In 2010, prosecutors and crime victims’ rights groups pressured lawmakers to suspend the extra earned time reductions for crimes committed between February 17, 2010 and July 1, 2011. The number of crimes ineligible for the additional earned time was increased, narrowing the pool of eligible prisoners once the suspension expired and 30% earned time was again made available for crimes committed between July 1, 2011 and July 1, 2013.
The legislature also “directed the Secretary of State to conduct an audit of earned time to evaluate the actual and potential impacts of the program”; to assess ODOC’s “compliance with statutes and its rules, policies and procedures”; and to “analyze best practices among similar programs in other jurisdictions.”

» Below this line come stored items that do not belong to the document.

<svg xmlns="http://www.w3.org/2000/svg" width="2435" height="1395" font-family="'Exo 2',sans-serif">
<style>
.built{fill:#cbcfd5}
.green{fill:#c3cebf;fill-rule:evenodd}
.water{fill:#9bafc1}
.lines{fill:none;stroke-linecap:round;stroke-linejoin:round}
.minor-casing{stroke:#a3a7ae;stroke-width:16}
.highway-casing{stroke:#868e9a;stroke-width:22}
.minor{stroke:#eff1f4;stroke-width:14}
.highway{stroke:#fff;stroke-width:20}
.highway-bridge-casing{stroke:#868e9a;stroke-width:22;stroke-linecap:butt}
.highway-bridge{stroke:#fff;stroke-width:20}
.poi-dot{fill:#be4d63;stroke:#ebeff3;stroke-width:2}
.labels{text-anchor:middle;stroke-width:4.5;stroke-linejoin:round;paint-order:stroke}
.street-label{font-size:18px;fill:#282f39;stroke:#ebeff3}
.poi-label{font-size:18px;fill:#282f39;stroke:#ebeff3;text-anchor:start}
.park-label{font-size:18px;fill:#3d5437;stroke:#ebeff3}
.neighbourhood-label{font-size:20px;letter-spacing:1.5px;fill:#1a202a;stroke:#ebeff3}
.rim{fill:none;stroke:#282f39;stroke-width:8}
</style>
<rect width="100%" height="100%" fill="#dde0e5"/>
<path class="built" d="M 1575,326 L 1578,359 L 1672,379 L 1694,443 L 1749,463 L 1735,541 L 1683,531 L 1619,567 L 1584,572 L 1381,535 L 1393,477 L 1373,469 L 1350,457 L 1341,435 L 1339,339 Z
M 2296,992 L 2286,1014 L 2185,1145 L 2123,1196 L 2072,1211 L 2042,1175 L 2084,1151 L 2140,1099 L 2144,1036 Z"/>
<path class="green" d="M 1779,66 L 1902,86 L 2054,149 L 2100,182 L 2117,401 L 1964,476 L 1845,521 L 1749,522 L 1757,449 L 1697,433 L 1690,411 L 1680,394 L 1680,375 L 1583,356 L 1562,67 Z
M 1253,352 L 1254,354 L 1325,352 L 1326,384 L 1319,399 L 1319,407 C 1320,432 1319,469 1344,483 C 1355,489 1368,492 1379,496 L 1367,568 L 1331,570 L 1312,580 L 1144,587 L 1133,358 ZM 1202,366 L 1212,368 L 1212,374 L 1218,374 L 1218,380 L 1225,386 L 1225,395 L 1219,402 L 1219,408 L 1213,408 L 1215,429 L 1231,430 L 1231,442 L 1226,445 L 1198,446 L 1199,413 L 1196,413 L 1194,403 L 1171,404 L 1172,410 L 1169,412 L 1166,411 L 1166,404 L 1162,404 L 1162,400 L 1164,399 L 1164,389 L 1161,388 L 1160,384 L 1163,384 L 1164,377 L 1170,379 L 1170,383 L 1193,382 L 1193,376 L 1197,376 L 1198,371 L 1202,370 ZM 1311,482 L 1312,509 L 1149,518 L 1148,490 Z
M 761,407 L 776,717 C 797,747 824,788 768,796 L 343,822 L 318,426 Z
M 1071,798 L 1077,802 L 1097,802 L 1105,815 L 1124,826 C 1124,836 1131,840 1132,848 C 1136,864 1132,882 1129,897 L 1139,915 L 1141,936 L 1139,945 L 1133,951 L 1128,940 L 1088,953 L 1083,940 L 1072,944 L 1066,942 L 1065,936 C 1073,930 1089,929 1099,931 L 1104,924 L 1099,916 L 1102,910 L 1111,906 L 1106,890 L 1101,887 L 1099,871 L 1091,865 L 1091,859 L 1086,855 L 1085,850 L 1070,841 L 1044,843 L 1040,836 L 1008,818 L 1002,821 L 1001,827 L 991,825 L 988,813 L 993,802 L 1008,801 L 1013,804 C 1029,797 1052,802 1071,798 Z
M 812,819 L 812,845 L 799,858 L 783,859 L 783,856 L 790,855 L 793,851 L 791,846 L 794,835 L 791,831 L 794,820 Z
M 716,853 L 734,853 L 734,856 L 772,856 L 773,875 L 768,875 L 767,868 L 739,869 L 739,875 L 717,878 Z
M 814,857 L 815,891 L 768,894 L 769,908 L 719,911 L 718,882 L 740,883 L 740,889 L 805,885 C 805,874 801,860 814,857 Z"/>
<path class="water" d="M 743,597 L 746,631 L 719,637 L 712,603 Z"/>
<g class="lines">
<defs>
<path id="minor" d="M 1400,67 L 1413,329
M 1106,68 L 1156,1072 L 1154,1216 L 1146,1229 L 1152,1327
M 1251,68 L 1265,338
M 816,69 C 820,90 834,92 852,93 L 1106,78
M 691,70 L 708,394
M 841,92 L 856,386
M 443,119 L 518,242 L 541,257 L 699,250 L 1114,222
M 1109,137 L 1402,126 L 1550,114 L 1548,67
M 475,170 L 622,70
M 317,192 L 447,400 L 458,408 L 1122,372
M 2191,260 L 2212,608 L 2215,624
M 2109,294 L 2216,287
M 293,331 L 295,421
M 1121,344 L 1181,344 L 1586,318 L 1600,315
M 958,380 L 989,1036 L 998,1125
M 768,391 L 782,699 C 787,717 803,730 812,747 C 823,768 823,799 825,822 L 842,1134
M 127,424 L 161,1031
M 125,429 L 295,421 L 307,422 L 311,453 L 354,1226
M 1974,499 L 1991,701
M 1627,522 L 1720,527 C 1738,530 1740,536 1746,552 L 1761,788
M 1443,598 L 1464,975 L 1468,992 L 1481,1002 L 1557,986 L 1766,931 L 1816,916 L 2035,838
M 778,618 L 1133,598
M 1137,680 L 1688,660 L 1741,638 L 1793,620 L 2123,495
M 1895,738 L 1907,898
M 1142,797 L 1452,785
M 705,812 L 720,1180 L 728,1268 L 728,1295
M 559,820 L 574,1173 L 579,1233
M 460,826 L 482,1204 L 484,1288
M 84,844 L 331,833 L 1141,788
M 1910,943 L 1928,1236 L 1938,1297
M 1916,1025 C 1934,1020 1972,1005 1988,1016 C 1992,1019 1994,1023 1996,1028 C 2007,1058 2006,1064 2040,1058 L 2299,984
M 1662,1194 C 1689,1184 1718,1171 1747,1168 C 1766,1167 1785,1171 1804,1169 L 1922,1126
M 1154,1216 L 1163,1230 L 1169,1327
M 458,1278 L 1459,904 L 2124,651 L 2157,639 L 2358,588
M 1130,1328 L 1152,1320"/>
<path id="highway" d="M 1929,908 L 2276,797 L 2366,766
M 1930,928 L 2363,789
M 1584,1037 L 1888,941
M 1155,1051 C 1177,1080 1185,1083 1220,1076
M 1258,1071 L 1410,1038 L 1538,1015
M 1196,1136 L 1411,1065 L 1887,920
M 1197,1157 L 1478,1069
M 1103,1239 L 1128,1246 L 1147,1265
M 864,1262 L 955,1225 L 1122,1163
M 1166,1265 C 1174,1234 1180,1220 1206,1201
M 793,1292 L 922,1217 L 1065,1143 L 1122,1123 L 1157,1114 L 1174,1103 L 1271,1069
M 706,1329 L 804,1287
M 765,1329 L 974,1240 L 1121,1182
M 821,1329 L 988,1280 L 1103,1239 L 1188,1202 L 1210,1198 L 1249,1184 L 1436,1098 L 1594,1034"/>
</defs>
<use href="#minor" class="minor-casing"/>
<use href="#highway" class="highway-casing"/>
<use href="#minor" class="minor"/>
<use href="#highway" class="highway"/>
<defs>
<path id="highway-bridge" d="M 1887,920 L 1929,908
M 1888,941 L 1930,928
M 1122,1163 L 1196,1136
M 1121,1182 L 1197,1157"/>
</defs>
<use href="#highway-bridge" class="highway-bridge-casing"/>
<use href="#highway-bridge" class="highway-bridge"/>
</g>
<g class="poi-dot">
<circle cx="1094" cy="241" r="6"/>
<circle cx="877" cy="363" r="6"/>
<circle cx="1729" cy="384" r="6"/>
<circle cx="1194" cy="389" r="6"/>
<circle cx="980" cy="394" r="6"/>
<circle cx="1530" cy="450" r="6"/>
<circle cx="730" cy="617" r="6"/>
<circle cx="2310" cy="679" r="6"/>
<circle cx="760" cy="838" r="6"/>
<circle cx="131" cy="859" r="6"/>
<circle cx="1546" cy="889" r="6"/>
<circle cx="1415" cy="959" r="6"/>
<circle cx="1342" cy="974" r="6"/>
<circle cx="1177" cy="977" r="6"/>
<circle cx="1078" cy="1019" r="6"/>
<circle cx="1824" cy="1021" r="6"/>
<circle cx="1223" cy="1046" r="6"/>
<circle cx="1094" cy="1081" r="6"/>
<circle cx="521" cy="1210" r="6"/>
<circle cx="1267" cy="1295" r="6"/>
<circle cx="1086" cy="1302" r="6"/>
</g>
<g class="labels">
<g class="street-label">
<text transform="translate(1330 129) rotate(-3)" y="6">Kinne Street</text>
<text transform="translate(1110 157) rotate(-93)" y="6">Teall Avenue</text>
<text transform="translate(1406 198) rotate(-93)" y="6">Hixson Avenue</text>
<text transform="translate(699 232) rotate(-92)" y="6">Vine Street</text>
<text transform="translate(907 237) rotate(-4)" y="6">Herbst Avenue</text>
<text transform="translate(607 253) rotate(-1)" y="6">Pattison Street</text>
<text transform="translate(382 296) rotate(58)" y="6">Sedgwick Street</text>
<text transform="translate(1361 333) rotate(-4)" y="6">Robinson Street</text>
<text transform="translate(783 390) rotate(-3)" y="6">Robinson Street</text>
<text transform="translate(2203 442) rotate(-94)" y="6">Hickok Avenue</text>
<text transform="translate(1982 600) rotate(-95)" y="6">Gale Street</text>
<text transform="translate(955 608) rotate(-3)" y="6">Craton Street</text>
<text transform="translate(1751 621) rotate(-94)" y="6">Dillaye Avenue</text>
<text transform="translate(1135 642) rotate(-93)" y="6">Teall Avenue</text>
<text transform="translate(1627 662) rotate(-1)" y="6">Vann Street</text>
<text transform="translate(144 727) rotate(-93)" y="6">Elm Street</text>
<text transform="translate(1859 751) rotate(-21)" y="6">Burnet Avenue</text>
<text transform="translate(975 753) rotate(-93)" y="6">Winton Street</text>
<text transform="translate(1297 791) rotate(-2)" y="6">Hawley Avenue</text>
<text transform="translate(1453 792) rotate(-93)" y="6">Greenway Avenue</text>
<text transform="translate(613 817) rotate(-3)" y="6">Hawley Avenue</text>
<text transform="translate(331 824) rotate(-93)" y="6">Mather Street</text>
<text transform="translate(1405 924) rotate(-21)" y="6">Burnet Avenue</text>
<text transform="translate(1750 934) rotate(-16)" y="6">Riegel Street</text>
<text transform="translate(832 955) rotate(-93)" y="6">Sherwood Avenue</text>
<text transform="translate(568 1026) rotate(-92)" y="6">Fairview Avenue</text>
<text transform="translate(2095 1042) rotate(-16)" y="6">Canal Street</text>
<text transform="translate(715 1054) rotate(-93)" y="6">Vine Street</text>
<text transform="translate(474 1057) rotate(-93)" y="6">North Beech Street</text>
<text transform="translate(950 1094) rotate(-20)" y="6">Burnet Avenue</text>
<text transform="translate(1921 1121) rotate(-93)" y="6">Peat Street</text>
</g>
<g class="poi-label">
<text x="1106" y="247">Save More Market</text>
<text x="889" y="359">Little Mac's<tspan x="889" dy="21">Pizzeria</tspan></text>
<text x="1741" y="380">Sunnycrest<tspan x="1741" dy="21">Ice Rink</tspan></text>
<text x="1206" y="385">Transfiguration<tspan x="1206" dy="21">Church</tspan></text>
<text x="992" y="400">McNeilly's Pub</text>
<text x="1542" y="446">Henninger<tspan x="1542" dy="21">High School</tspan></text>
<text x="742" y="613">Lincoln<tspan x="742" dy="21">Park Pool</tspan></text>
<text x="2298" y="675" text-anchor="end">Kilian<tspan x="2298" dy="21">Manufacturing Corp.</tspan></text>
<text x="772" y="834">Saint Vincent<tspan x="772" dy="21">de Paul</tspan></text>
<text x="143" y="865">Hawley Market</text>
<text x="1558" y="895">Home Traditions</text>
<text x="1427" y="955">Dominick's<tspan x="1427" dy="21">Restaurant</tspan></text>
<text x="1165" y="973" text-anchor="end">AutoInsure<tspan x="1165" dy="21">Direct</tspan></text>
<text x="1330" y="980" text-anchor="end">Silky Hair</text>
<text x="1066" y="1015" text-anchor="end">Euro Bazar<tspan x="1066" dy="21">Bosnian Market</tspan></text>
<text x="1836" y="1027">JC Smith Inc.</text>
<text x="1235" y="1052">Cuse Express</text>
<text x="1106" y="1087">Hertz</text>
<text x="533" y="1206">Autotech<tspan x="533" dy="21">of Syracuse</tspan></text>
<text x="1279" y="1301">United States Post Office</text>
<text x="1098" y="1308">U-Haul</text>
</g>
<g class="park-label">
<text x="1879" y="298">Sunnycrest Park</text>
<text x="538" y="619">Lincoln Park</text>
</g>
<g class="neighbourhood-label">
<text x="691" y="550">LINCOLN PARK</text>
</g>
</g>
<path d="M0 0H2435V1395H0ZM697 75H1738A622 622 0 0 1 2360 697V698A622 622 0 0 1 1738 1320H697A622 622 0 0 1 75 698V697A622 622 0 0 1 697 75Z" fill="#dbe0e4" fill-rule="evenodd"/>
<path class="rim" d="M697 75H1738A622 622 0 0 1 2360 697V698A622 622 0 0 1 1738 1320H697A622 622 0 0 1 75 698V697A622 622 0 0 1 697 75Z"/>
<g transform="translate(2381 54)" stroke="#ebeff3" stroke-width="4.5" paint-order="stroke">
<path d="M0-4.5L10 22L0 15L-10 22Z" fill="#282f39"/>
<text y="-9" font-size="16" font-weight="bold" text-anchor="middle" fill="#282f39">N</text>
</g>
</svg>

“Using the [ODOC’s] average daily cost per inmate for the 2007 to 2009 biennium of $77.78,” the audit report estimated that “Oregon saved at least $25 million with the earned time program for 2009.” However, that estimate “does not include any social, victim, or law enforcement costs associated with any new crimes committed by inmates during the time they otherwise would have been in prison had they not been awarded earned time,” the auditors noted. Yet no such crimes were cited in the report.
The $25 million in estimated savings also did not consider “deferred costs due to delays in transitional services and ... supervision had these inmates been kept in prison longer.”

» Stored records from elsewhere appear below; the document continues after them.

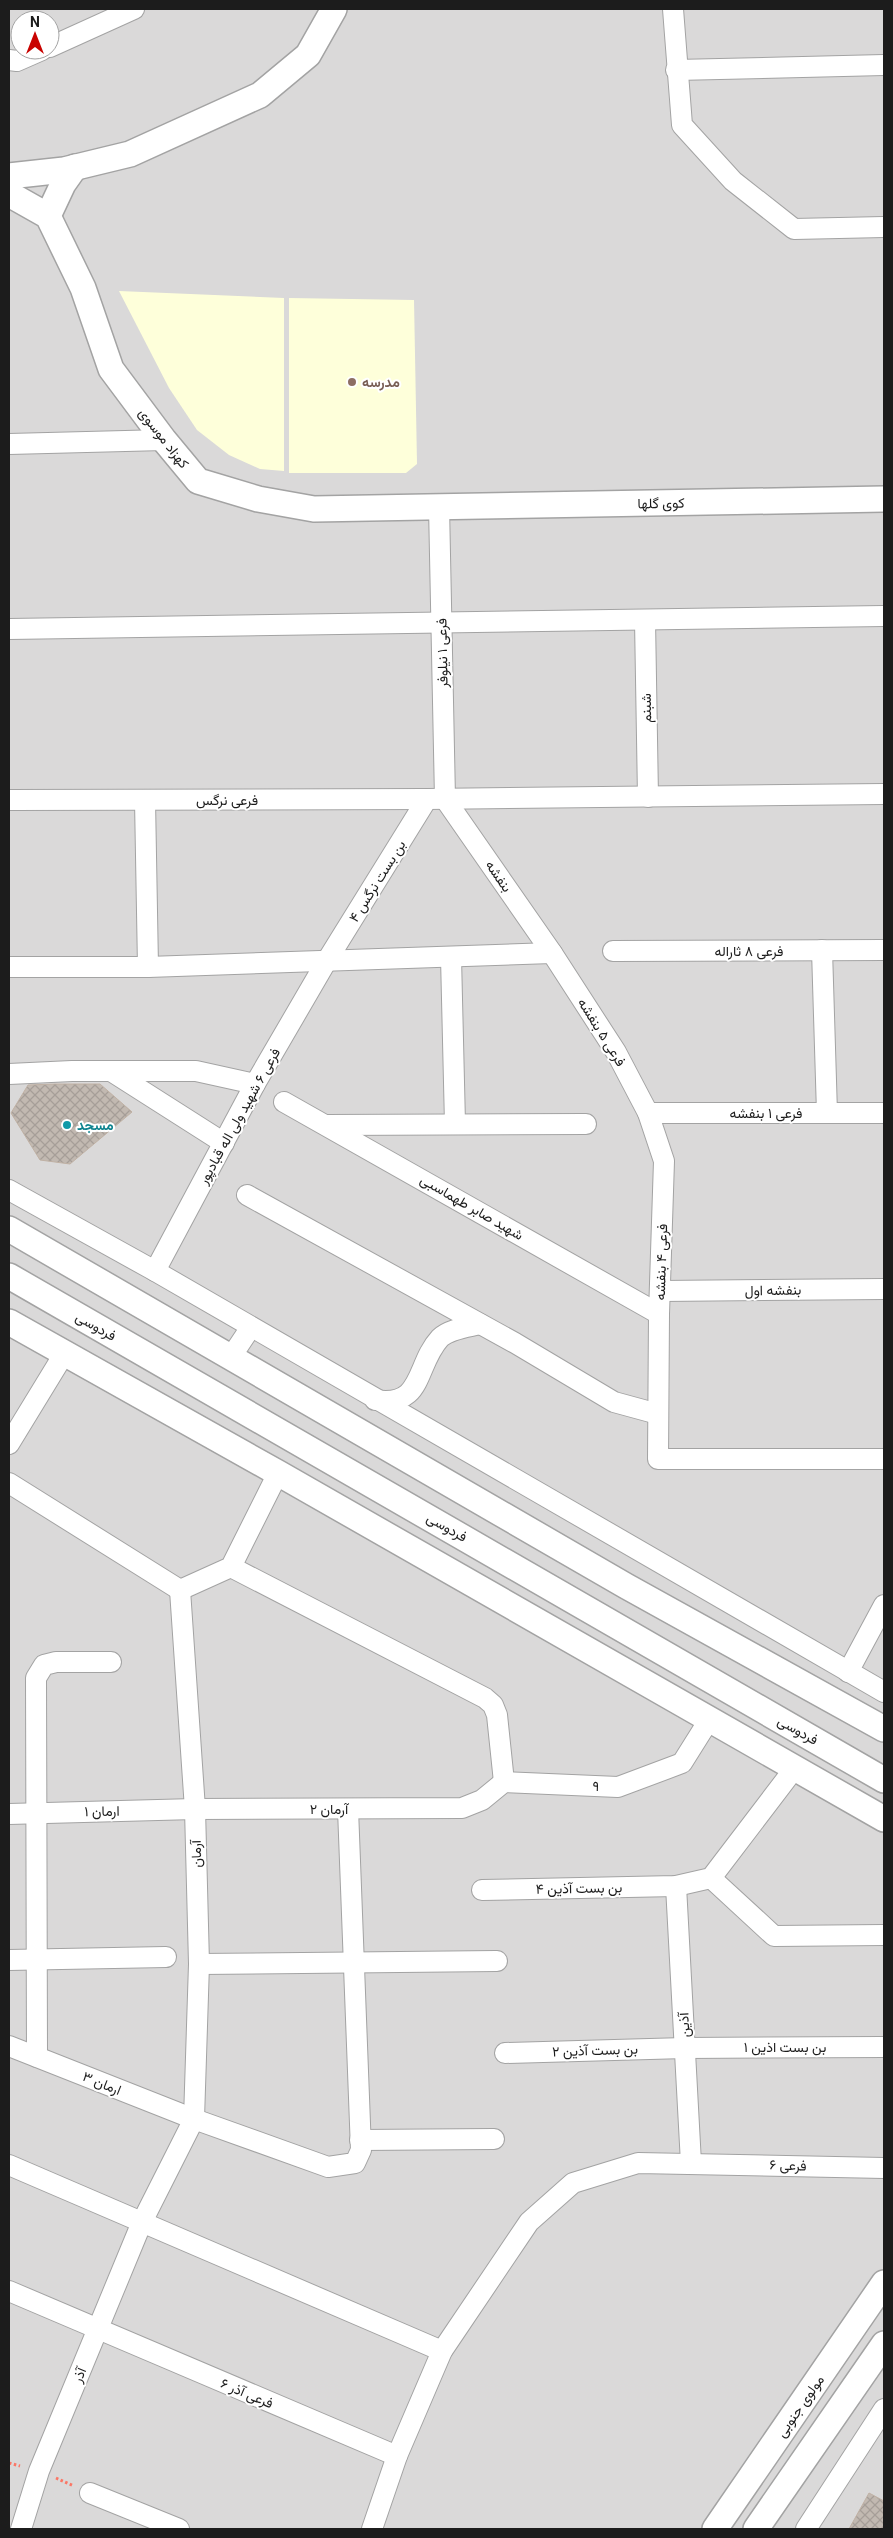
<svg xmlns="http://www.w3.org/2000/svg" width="893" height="2538" viewBox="0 0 893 2538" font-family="Roboto,Vazirmatn,sans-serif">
<defs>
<pattern id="building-cross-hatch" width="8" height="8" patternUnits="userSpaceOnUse" patternTransform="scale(1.25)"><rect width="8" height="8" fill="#c2b9b1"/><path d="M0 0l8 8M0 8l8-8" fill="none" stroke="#a69e98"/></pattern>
</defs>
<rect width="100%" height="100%" fill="#eeeae2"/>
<!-- residential -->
<path fill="#dad9d9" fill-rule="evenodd" d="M 9,9 L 884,9 L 884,2529 L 9,2529 ZM 20,20 L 50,20 L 50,50 L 20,50 Z"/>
<!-- education -->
<g fill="#feffda">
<polygon points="119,291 284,298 284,471 260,469 229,455 197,430 169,388"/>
<polygon points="289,298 414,300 417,464 406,473 289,473"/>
</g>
<!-- building -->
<g fill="url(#building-cross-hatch)" stroke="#c0b1a4">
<polygon points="55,1084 100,1084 132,1112 70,1164 40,1160 11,1113 28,1085"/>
<polygon points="869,2493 884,2501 884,2529 849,2529"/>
</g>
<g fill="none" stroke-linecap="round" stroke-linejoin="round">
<defs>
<g id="minor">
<polyline points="673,9 682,125 733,181 794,229 884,227"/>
<polyline points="50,47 134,9"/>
<polyline points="9,60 17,61 42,50"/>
<polyline points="676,70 884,65"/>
<polyline points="9,444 164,440"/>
<polyline points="439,506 445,799"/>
<polyline points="645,620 648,797"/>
<polyline points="9,629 884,616"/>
<polyline points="445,799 552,953 616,1052 648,1113 664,1161 659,1314 658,1459 884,1459"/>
<polyline points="9,800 427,799 884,794"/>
<polyline points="145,800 148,967"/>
<polyline points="822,950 827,1113"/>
<polyline points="613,951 884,950"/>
<polyline points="451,957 455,1124"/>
<polyline points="9,967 148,967 552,953"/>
<polyline points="111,1071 224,1143"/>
<polyline points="9,1074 72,1071 196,1071 255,1084"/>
<polyline points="284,1102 659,1314"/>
<polyline points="648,1113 884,1113"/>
<polyline points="328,1125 586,1124"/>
<polyline points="9,1190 155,1271 884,1692"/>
<polyline points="247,1195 515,1343 614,1402 658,1414"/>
<polyline points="155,1271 255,1084 326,962 427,799"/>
<polyline points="661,1291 884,1289"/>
<polyline points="231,1357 251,1327"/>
<path d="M 375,1400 C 424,1408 415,1365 440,1338 C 449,1329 468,1327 480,1324"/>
<polyline points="9,1444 64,1354"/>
<polyline points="9,1483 180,1590"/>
<polyline points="231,1567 485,1698 493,1705 497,1715 504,1782"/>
<polyline points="180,1590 231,1567 278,1473"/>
<polyline points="848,1672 884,1605"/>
<polyline points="9,1814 195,1809 462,1808 482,1800 504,1782 618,1787 682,1763 709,1720"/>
<polyline points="711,1878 774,1936 884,1935"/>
<polyline points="676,1886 691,2163"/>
<polyline points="482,1890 676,1886 711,1878 794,1769"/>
<polyline points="9,1960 166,1957"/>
<polyline points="199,1964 497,1961"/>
<polyline points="9,2046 194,2119 328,2167 355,2163 361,2150 348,1809"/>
<polyline points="505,2053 685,2048 884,2047"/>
<polyline points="37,2057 36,1678 44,1665 56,1662 111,1662"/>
<polyline points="360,2140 494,2139"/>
<polyline points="9,2165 442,2351"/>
<polyline points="9,2291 397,2456"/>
<polyline points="90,2493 179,2529"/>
<polyline points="21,2529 39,2471 142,2222 194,2119 199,1964 195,1809 180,1590"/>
<polyline points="372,2529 397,2456 442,2351 529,2222 573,2183 638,2163 884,2168"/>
<polyline points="806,2529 884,2409"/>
</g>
<g id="tertiary">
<polyline points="9,176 64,170 130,154 260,95 308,55 334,9"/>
<polyline points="9,194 48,216 83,288 111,369 164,440 198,481 258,499 314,509 884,499"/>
<polyline points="48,216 63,184 75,167"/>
<polyline points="9,1229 626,1586 884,1729"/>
<polyline points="9,1276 884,1780"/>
<polyline points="9,1322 278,1473 884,1819"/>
<polyline points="715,2529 884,2283"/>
<polyline points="756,2529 884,2344"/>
</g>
</defs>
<!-- minor casing -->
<use href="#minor" stroke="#a3a3a3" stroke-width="22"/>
<!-- tertiary casing -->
<use href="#tertiary" stroke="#a3a3a3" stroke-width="28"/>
<!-- path -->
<g stroke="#fb7766" stroke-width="3" stroke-dasharray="2.5 2.5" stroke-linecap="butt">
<polyline points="9,2463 20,2466"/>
<polyline points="56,2478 74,2486"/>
</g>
<!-- minor -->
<use href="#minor" stroke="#fff" stroke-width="20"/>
<!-- tertiary -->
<use href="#tertiary" stroke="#fff" stroke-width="25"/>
</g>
<!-- markers -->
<circle fill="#8d6e63" stroke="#fff" stroke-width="2" cx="352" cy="382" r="5"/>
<circle fill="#0f9aa8" stroke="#fff" stroke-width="2" cx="67" cy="1125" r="5"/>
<g text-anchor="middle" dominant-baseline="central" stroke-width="4" stroke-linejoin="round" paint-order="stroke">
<!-- education labels -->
<g font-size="14" font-weight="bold" fill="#785e54" stroke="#fff" text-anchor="start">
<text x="362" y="382">مدرسه</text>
</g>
<!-- street labels -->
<g font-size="14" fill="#1c1c1c" stroke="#fff">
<text transform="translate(164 438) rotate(52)">کهزاد موسوی</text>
<text transform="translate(661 503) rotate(-1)">کوی گلها</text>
<text transform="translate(442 653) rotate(-91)">فرعی ۱ نیلوفر</text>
<text transform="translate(646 708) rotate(-91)">شبنم</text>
<text x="227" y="800">فرعی نرگس</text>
<text transform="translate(499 876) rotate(55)">بنفشه</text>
<text transform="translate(377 881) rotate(-58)">بن بست نرگس ۴</text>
<text x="749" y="951">فرعی ۸ ثاراله</text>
<text transform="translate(602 1032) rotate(58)">فرعی ۵ بنفشه</text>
<text x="766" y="1113">فرعی ۱ بنفشه</text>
<text transform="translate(239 1116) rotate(-61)">فرعی ۶ شهید ولی اله قبادپور</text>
<text transform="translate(472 1207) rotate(30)">شهید صابر طهماسبی</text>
<text transform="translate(661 1262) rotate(-88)">فرعی ۴ بنفشه</text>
<text transform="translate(773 1290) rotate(-1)">بنفشه اول</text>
<text transform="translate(96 1326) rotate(30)">فردوسی</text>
<text transform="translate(447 1527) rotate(30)">فردوسی</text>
<text transform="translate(798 1730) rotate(30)">فردوسی</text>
<text transform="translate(596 1786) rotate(3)">۹</text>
<text x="329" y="1809">آرمان ۲</text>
<text transform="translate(102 1811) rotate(-1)">ارمان ۱</text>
<text transform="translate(196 1854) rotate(-92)">آرمان</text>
<text transform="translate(579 1888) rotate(-1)">بن بست آذین ۴</text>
<text transform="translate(684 2025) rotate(-93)">آذین</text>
<text x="785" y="2047">بن بست اذین ۱</text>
<text transform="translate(595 2050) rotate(-2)">بن بست آذین ۲</text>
<text transform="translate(102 2083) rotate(22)">ارمان ۳</text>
<text transform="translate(788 2165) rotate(2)">فرعی ۶</text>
<text transform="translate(79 2375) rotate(-68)">آذر</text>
<text transform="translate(247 2393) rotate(23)">فرعی آذر ۶</text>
<text transform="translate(800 2406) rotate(-55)">مولوی جنوبی</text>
</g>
<!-- culture labels -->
<g font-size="14" font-weight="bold" fill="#0d838f" stroke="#fff" text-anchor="start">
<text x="77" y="1125">مسجد</text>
</g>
</g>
<!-- border -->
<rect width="893" height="2538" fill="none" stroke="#1c1c1c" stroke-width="20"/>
<!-- north arrow -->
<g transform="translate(35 35)"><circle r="24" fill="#ffffff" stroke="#a4a4a4"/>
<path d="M0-4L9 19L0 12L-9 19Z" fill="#c90300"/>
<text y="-8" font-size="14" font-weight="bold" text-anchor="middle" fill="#1c1c1c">N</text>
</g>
</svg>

Of the 3,706 offenders released in fiscal year 2009, 79% had their sentences reduced an average of 82 days. A random sampling of 70 cases found that “collectively, this group had an average incarceration reduction of 12%, with a median reduction of 17%.” Those prisoners did not serve a total of “about 7,813 days in prison due to earned time reductions,” the audit report found.
Despite observing “some areas in which practices could be improved,” including clarifying earned time rules, the auditors reported that ODOC’s “practices were generally consistent with the earned time statutes and rules.”
The audit also examined earned time and incarceration reduction programs in New York, Oklahoma, Pennsylvania, Washington and the federal Bureau of Prisons. “However, differences in sentence structure, prison populations, and definitions of recidivism” prevented the auditors “from drawing conclusions regarding best practices.”
Further, the audit “reviewed various studies to better understand the relationship between incarceration reduction and recidivism.” Such research indicated “that recidivism is no worse for inmates receiving a [sentence] reduction.” In fact, studies in Washington and New York found “lower recidivism rates for offenders released under earned time policies.” However, the audit report did not “draw conclusions about the impact of earned time on the recidivism of inmates released in Oregon.”
“Studies of the relationship between incarceration and crime rates also appears to be mixed,” the auditors noted. The Oregon Criminal Justice Commission (CJC) and Washington State Institute of Public Policy “found that a 10% increase in incarceration rates would lead to a 2.6% decrease in the overall crime rate in Oregon and a 3.3% reduction in Washington,” according to the audit. “CJC noted that this would require an additional $73 million in prison spending per biennium in Oregon.”
“Cost-benefit analyses conducted on earned time policies seem to indicate that such policies often produce more overall benefits than costs,” the auditors concluded. The “CJC found that each dollar of incarceration costs in 2005 resulted in $1.03 in benefits in Oregon, significantly down from the $3.31 in benefits for each dollar spent in 1994.”
Copies of the report are available from the Oregon Audits Division, 255 Capitol Street NE, Suite 500, Salem, OR 97310, and on PLN’s website.